0

I am trying to dump the content of a table column from SQL Server 2K into text files, that I want to later treat with Python and output new text files.

My problem is that I can't get python to use the correct encoding, and while the input files appear fine on my text editor the output ones have broken characters apparently once every two lines.

My python code can be reduced to:

input = open('input', 'r')
string = input.read()
# Do stuff
output = open('output', 'w+')
output.write(string)

Printing this string in the windows shell gives me the expected characters, though separated from each other by one space too many.

But when I open the output file, once every two line everything is broken (though the "added" whitespaces have disappeared)

Some context: To dump the column to files, I'm using this script: spWriteStringTofile which I believe is using the default server encoding.

After some research, it appears that this encoding is SQL_Latin1_General_CP1_CI_AS. I tried adding # -*- coding: latin_1 -* at the beginning of the script, I tried converting the encoding inside SQL Server to Latin1_General_CI_AS, I tried to string.decode('latin_1').encode('utf8') but it didn't change a thing (except the last attempt which output only broken characters).

What can I try ?


EDIT 2: I tried the newFile.write(line.decode('utf-16-be').encode('utf-16-le')) solution, with throws an error at the first line of my file. From the python GUI:

(Pdb) print line
ÿþ

(Pdb) print repr(line)
'\xff\xfe\n'
(Pdb) line.decode('utf-16-be').encode('utf-16-le')
*** UnicodeDecodeError: 'utf16' codec can't decode byte 0x0a in position 2: truncated data

Only a newline appear in Sublime Text 2 for this first line...

When I bypass it (try: ... except: pass, quick&dirty), a newline is added between correct and incorrect lines, but the broken characters are still here.


EDIT: I went through the document line by line

newFile = open('newfile', 'a+')
with open('input') as fp:
    for line in fp:
        import pdb
        pdb.set_trace()
        newFile.write(line)

In the pdb, on a faulty line:

(Pdb) print line
                           a s  S o l d D e b i t o r , # <-- Not actual copy paste
(Pdb) print repr(line)
'\x00\t\x00 \x00 \x00 \x00 \x00 \x00 \x00 \x00 \x00 \x00 \x00 \x00 \x00 \x00 \x00 \x00 \x00 \x00a\x00s\x00 \x00S\x00o\x00l\x00d\x00D\x00e\x00b\x00i\x00t\x00o\x00r\x00,\x00\r\x00\n'

However for some reason I couldn't copy/paste the print line value: I can copy the individual alphabetic character but not when I select the "whitespace" that is betzeen them...
++++
- [Set task 1]:
Based on the forum post above about Python file encoding, decide whether each statement agrees with it. For each, give yes or no and quote the deciding words of the post.
(a) The writer believes the dump script uses the default server encoding.
(b) The utf-16-be to utf-16-le conversion ran without error on the first line of the file.
(c) Printing the string in the Windows shell showed the expected characters.
- [Set task 2]:
Go on with the forum post about Python file encoding, starting after its last sentence.

Dataset items
++++
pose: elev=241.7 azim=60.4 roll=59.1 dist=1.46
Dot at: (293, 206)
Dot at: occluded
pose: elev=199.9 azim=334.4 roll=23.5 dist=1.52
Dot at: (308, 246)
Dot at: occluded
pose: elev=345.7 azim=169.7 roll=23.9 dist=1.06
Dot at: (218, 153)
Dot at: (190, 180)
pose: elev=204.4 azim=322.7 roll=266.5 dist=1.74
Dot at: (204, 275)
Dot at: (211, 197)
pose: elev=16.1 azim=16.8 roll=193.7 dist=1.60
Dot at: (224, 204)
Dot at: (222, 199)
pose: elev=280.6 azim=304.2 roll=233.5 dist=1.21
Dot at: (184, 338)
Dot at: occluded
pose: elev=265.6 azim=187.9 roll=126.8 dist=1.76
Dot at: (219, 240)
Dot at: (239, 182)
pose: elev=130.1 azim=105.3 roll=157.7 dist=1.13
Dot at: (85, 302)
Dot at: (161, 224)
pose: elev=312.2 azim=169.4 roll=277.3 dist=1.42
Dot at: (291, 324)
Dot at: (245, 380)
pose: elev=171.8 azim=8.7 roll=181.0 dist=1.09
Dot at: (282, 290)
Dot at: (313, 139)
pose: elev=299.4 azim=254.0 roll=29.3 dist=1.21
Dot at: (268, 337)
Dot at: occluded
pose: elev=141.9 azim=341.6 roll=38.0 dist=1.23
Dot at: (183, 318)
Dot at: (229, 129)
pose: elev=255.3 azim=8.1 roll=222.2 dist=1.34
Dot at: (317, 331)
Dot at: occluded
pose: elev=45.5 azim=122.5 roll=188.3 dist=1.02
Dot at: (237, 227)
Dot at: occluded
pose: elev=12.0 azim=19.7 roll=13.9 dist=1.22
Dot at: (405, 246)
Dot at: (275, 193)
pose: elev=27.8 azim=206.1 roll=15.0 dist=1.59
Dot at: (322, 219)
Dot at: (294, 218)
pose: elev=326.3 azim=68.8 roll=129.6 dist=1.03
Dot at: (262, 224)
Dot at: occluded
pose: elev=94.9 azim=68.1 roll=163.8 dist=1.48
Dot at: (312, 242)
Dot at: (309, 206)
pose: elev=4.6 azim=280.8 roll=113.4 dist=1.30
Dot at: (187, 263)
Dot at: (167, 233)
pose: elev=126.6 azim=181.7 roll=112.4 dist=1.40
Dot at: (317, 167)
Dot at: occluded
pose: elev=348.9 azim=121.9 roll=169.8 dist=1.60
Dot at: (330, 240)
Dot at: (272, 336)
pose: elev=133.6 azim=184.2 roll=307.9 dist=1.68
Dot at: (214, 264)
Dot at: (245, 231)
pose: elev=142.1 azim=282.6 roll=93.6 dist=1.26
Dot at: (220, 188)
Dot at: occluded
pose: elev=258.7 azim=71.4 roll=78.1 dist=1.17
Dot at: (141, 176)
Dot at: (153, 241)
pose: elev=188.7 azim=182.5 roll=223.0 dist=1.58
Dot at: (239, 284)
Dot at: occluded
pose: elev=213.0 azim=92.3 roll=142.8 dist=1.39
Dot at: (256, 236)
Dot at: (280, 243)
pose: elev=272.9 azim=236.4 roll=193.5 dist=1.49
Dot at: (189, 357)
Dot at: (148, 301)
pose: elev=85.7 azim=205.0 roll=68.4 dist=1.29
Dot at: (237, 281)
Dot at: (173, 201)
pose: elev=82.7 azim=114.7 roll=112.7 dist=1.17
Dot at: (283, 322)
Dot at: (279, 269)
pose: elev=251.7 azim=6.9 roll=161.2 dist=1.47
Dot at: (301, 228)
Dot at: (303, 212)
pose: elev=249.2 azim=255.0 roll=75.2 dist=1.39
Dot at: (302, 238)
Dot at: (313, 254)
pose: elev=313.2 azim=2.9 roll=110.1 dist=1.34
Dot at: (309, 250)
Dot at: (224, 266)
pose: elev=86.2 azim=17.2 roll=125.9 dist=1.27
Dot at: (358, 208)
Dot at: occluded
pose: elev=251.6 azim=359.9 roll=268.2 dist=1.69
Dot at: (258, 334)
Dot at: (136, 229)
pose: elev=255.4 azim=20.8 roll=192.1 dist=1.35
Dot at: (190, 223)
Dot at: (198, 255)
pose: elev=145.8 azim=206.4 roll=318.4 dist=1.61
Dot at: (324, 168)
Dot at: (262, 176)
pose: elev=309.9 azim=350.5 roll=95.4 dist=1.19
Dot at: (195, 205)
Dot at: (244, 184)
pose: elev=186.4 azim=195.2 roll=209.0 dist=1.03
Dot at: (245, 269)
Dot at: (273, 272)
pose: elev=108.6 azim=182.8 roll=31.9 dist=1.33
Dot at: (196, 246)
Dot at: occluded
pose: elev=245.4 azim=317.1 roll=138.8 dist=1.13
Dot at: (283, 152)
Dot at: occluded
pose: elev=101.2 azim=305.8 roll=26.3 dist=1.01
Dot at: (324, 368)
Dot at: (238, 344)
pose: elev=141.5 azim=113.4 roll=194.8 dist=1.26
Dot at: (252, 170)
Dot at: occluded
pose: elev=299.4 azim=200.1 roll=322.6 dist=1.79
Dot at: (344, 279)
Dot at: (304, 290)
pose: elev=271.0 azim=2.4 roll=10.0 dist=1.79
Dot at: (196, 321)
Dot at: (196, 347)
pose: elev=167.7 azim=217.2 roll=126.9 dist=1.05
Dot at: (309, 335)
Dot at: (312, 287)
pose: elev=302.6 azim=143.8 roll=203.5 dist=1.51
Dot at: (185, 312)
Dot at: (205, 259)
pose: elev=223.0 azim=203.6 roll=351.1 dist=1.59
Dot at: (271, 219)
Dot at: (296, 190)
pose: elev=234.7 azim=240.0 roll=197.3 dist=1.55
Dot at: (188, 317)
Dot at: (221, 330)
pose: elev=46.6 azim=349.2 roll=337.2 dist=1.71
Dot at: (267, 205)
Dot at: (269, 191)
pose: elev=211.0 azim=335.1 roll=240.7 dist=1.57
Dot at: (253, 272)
++++
- [Task answer 1]:
(a) Yes: "which I believe is using the default server encoding"
(b) No: "with throws an error at the first line of my file"
(c) Yes: "Printing this string in the windows shell gives me the expected characters"

- [Task answer 2]:
Input:

r <= @Data2 then (case when @Deviza='' or @Deviza=@sMoneda 
    then isnull(Debit,0) else isnull(DevDebit,0) end)
    else 0 end) 
     - Sum(case when DataInr >= @BeginDate and DataInr <= @Data2 
       then  (case when @Deviza='' or @Deviza=@sMoneda 
       then  isnull(Credit,0) else isnull(DevCredit,0) end)
       else 0 end) 
       else 0 end
    as SoldDebitor,

Output:

r <= @Data2 then (case when @Deviza='' or @Deviza=@sMoneda 
            then  isnull(Debit,0) else isnull(DevDebit,0) end)
਍ऀ                       攀氀猀攀   攀渀搀⤀ ഀഀ
      - Sum(case when DataInr >= @BeginDate and DataInr <= @Data2 
            then  (case when @Deviza='' or @Deviza=@sMoneda
            then  isnull(Credit,0) else isnull(DevCredit,0) end)
਍ऀ                       攀氀猀攀   攀渀搀⤀ ഀഀ
        else 0 end
਍ऀ                 愀猀 匀漀氀搀䐀攀戀椀琀漀爀Ⰰഀഀ
Robin
  • 9,415
  • 3
  • 34
  • 45
  • 1
    Note: the `# -*- coding: ...` at the beginning of the script doesn't affect at all the codecs when doing I/O. It's only there to tell everyone (including the compiler and automated tools) the encoding for the source code in the module (eg. for the literals). – Ricardo Cárdenes Mar 14 '14 at 12:00
  • Can you show us the result of `print repr(string)` from right where you read it, and right where you write it, for an affected line, please? – Martijn Pieters Mar 14 '14 at 12:07
  • @MartijnPieters: Edited with the info, I read and write basically at the same place. – Robin Mar 14 '14 at 12:25

1 Answers1

1

Your corrupted data is UTF-16, using big-endian byte order:

>>> line = '\x00\t\x00 \x00 \x00 \x00 \x00 \x00 \x00 \x00 \x00 \x00 \x00 \x00 \x00 \x00 \x00 \x00 \x00 \x00a\x00s\x00 \x00S\x00o\x00l\x00d\x00D\x00e\x00b\x00i\x00t\x00o\x00r\x00,\x00\r\x00\n'
>>> line.decode('utf-16-be')
u'\t                 as SoldDebitor,\r\n'

but whatever is reading your file again is interpreting the data UTF-16 in little endian byte order instead:

>>> print data.decode('utf-16-le')
ऀ                 愀猀 匀漀氀搀䐀攀戀椀琀漀爀Ⰰഀ਀

That's most likely because you didn't include a BOM at the start of the file, or you mangled the input data.

You really should not be reading UTF-16 data, in text modus, without decoding, as newlines encoded in two bytes are almost guaranteed to be mangled, leading to off-by-one byte order errors, which can also lead to every other line or almost every other line being mangled.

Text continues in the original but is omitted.